◆ What is needed:
Reproduce only the lines of the material below that start at the line containing "vfov_deg: 58.7" and stop at the line containing "f_number: 1.9". Keep both end lines.

(Available data)

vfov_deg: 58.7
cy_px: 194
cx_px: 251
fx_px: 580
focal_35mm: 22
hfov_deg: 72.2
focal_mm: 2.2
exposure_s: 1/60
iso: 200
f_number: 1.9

(End Available data)
(Available data)

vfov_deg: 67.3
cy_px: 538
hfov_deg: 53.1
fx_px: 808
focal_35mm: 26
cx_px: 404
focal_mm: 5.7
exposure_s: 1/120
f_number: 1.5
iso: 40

(End Available data)

◆ Result of this task:
vfov_deg: 58.7
cy_px: 194
cx_px: 251
fx_px: 580
focal_35mm: 22
hfov_deg: 72.2
focal_mm: 2.2
exposure_s: 1/60
iso: 200
f_number: 1.9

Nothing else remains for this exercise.